Cada vez que Casey no estaba, yo compraba una botella de vino y me sentaba en el invernadero a pensar. Sobre lo lejos que habíamos llegado y cómo yo había triunfado a pesar de los pesares. Lo cual era mucho si te había tocado nacer en un sitio como Slievenageeha.

—Patria de los endogámicos —reí mientras bebía—. ¡Valle de los paletos!

Intenté recordarlo para decírselo a Casey en cuanto llegara a casa.

—¡Valle de los paletos! —la oía reírse mientras compartíamos una copa—. Hiciste muy bien al irte de ese sitio. Hiciste bien al abandonarlos, a ellos y su rencor y sus ridículas suspicacias y su hostilidad hacia el ancho mundo que se extiende más allá de su montaña: en otras palabras, querido, el mundo civilizado. Donde los padres y los hermanos no se follan a sus hermanas y las madres no mueren de hemorragias cerebrales después de recibir palizas de bestias que las dejan al borde de perder sus pobres y desdichadas vidas.

—¡Valle de los paletos! —me reía cuando ella lo decía. Aunque me doliera un poco en el fondo. Porque al fin y al cabo era mi sitio de origen. Y, me gustara o no, me había criado allí. Érase una vez, ¿acaso no había sido yo un niñito sin ningún poder de decisión sobre su lugar de nacimiento?

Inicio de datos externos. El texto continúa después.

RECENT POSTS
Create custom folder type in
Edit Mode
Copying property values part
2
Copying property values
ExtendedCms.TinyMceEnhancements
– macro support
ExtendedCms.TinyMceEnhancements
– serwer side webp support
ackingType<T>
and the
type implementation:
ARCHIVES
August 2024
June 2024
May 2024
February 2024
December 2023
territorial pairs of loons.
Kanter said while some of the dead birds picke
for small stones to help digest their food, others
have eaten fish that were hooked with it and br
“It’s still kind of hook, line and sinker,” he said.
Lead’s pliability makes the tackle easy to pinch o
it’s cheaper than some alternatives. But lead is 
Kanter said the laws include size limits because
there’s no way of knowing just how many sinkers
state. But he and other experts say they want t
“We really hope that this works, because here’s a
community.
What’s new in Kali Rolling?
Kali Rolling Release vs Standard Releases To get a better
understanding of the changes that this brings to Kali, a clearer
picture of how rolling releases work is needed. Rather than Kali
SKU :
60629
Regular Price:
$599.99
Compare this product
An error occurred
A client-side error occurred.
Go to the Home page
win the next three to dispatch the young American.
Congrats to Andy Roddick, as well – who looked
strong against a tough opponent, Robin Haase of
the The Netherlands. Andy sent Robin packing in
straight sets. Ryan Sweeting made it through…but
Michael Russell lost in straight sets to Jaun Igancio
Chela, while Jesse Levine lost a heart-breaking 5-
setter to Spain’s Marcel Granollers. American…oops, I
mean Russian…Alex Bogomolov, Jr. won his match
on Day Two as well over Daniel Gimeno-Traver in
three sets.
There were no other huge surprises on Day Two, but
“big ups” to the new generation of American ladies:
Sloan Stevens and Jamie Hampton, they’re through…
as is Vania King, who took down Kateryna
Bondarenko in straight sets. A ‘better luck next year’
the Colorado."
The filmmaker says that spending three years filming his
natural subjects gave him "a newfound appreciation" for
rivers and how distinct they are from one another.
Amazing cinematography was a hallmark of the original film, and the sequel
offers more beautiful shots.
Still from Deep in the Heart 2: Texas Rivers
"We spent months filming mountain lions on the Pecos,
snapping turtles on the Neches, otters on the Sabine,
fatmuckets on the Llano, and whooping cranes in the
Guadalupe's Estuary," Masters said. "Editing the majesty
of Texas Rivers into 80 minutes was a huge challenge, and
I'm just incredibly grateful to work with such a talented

Sí, había sido un niñito con su padre y su madre, aunque no hubiera vivido con ellos durante mucho tiempo. Cuanto más pensaba en eso más tristeza sentía. Era como una historia triste que daba ganas de llorar y berrear.

Me alegraba de que Casey no estuviera allí y me viera, mientras iba consumiendo botellas de vino y, créase o no, toda una caja de Kleenex, lo que no es poco. Algo que, estoy seguro, a mi mujer no le habría gustado ni pizca.

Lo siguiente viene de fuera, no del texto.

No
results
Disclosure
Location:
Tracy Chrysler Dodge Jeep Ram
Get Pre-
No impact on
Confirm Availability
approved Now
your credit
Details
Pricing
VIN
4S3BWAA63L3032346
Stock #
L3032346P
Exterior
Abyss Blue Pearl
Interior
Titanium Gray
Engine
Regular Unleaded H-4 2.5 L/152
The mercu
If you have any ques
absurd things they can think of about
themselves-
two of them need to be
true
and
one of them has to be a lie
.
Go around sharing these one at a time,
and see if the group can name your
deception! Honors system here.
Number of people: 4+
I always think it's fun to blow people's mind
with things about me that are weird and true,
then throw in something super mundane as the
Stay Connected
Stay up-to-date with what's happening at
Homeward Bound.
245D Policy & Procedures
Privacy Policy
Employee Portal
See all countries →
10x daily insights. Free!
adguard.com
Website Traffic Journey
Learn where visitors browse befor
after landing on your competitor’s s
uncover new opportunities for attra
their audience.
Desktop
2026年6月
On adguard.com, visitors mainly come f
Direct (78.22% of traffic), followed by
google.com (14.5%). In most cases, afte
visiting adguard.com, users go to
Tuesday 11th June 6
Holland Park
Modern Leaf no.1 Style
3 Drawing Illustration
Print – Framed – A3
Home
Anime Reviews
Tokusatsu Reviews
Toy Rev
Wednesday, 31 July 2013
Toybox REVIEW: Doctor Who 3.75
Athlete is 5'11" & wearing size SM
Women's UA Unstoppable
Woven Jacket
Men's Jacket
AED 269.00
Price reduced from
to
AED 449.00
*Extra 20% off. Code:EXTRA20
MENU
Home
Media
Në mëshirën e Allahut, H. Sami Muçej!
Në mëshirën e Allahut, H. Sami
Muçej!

Pero yo ya estaba bien cuando ella regresaba. Había conseguido quitarme todo aquello de encima. Era imposible darse cuenta de que yo había estado pensando largo y tendido sobre la historia del «pequeño Red», una historia triste y lacrimógena de un olvidado valle de las montañas.

Esta es la historia. El pequeño Red vivía en el valle de las montañas. Vivía en el valle con su papá y con su mamá. Pero un día se decidió que no viviera más con ellos. Estaba sentado junto al fuego de la cabaña calentándose las manos cuando, de repente, apareció una gran sombra que se alargó por el suelo. El niño se sorprendió porque no esperaba nada parecido. La sombra resultó ser la de un sacerdote. En esos lejanos tiempos era costumbre de los curas llevar sombrero. Un sombrero especial de sacerdote, de ala ancha. El cura llevaba uno de esos sombreros y un enorme misal encuadernado en cuero en la mano. El cierre era de oro. Se detuvo un segundo antes de decir:

—Pequeño Red.

Todo el mundo llamaba así al niño. Aunque estaba sentado junto al fuego donde hacía calor, seguía con el abrigo nuevo puesto. El de los botones grandes y el cuello de terciopelo marrón. El que su madre le había comprado en Burton's, en la ciudad. El sacerdote le tocó el cuello.